*** Dataset excerpts Section Begins ***
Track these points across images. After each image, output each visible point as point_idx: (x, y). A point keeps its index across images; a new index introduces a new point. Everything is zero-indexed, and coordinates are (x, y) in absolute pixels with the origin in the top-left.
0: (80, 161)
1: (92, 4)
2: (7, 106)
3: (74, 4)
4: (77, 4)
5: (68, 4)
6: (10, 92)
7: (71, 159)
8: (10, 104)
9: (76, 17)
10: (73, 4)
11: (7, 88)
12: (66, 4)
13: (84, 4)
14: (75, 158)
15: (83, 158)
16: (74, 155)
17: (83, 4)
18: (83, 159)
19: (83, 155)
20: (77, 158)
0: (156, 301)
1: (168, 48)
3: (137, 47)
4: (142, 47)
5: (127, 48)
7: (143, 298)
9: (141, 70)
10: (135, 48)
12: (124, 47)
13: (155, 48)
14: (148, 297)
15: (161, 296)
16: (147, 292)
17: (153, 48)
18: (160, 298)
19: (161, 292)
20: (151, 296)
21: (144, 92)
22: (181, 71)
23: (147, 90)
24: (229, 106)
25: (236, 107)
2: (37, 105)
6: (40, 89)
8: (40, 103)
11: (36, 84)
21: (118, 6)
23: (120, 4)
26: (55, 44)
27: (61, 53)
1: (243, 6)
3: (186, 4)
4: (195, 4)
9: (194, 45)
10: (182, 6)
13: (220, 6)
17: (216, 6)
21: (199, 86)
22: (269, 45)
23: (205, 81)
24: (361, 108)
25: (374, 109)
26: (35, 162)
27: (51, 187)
*** Dataset excerpts Section Ends ***
*** Dataset excerpts Section Begins ***
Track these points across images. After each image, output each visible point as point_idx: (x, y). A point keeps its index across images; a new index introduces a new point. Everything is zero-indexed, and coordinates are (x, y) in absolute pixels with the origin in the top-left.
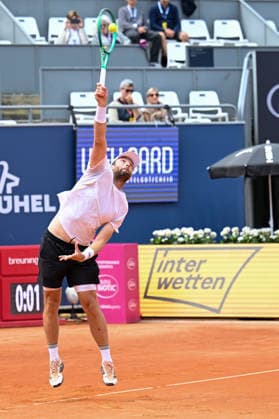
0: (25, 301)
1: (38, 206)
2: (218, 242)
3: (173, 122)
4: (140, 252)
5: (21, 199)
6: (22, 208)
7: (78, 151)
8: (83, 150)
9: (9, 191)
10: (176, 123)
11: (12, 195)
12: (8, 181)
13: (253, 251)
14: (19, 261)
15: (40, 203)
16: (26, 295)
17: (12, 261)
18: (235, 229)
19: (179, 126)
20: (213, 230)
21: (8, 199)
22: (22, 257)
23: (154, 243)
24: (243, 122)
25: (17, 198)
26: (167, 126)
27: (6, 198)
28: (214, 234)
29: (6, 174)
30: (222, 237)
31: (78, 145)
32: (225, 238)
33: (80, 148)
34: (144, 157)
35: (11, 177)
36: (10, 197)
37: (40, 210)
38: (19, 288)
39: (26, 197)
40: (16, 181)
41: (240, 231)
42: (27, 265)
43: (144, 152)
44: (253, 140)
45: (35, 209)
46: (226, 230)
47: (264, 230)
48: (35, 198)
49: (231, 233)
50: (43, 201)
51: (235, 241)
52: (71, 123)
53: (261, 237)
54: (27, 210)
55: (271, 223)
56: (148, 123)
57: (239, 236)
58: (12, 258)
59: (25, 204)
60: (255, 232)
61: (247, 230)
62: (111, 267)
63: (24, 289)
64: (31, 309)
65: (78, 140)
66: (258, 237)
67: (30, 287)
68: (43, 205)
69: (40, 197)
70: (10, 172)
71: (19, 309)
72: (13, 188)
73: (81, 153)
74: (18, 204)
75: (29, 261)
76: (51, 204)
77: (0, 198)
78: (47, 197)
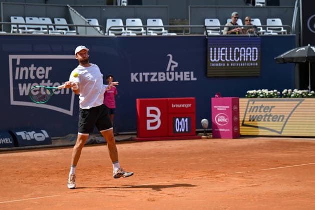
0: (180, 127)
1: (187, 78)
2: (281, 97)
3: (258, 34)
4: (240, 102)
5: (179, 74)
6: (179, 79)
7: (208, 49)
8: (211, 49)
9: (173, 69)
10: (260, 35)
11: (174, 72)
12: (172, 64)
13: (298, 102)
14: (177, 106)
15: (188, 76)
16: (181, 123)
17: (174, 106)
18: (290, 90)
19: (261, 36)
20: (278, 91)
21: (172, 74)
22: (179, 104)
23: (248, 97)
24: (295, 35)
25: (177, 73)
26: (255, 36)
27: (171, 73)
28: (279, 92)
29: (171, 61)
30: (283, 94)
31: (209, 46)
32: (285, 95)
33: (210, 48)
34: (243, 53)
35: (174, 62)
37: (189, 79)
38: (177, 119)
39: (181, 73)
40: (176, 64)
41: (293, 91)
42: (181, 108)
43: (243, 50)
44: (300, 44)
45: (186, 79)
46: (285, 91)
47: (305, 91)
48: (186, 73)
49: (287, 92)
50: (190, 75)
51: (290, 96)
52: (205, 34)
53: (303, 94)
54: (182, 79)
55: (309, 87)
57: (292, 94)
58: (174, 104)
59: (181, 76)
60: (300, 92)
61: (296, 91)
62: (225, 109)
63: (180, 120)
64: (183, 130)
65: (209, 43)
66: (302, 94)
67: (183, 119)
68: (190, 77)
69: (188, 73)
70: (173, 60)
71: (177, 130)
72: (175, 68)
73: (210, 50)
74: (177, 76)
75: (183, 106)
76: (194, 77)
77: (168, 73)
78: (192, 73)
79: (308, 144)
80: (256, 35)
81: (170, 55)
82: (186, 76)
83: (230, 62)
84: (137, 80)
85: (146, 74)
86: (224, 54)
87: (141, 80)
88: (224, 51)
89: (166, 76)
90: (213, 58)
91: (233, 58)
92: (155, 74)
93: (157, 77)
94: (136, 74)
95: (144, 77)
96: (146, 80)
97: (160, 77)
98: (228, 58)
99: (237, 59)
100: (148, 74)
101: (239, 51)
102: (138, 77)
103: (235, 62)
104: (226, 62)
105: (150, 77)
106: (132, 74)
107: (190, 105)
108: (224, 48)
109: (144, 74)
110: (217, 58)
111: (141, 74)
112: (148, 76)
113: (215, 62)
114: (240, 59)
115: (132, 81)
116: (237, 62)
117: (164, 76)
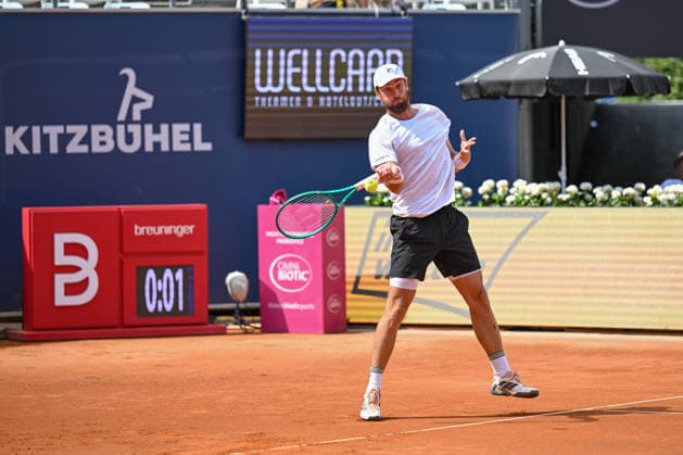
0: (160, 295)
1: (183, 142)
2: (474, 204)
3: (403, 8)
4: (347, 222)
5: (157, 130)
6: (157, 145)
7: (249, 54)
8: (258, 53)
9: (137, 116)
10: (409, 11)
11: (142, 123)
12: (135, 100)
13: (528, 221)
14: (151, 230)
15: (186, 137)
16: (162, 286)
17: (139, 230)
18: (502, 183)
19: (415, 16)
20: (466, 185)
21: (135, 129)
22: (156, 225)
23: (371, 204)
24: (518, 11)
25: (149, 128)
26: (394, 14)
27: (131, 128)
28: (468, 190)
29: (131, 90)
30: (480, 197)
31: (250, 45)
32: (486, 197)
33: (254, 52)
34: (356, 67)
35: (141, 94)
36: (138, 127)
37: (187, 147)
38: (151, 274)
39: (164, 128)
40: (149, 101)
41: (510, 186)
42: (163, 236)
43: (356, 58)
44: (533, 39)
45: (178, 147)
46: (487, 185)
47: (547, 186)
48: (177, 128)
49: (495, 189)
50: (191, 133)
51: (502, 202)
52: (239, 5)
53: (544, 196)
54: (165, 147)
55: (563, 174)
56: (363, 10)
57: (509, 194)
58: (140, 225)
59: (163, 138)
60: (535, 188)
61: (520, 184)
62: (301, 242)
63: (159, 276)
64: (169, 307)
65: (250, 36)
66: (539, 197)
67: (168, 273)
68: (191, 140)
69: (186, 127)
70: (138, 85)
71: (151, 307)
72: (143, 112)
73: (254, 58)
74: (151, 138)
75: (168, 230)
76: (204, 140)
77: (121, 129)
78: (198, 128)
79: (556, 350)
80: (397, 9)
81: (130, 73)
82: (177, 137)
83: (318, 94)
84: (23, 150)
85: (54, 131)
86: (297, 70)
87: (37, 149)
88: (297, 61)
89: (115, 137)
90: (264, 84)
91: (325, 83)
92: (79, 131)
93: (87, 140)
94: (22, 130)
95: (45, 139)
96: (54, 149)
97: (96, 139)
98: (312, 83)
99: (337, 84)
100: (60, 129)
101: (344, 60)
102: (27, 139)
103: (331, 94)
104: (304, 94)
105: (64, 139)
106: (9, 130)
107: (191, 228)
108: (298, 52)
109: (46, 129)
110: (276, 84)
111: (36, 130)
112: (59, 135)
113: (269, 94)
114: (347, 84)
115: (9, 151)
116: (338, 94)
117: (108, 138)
*** Dataset excerpts Section Ends ***
• _Exercise aim_:
Using the data above, repeat exactly the lines that begin at the line with "83: (230, 62)" and end at the line with "116: (237, 62)", both ends included.

• _Output for this exercise_:
83: (230, 62)
84: (137, 80)
85: (146, 74)
86: (224, 54)
87: (141, 80)
88: (224, 51)
89: (166, 76)
90: (213, 58)
91: (233, 58)
92: (155, 74)
93: (157, 77)
94: (136, 74)
95: (144, 77)
96: (146, 80)
97: (160, 77)
98: (228, 58)
99: (237, 59)
100: (148, 74)
101: (239, 51)
102: (138, 77)
103: (235, 62)
104: (226, 62)
105: (150, 77)
106: (132, 74)
107: (190, 105)
108: (224, 48)
109: (144, 74)
110: (217, 58)
111: (141, 74)
112: (148, 76)
113: (215, 62)
114: (240, 59)
115: (132, 81)
116: (237, 62)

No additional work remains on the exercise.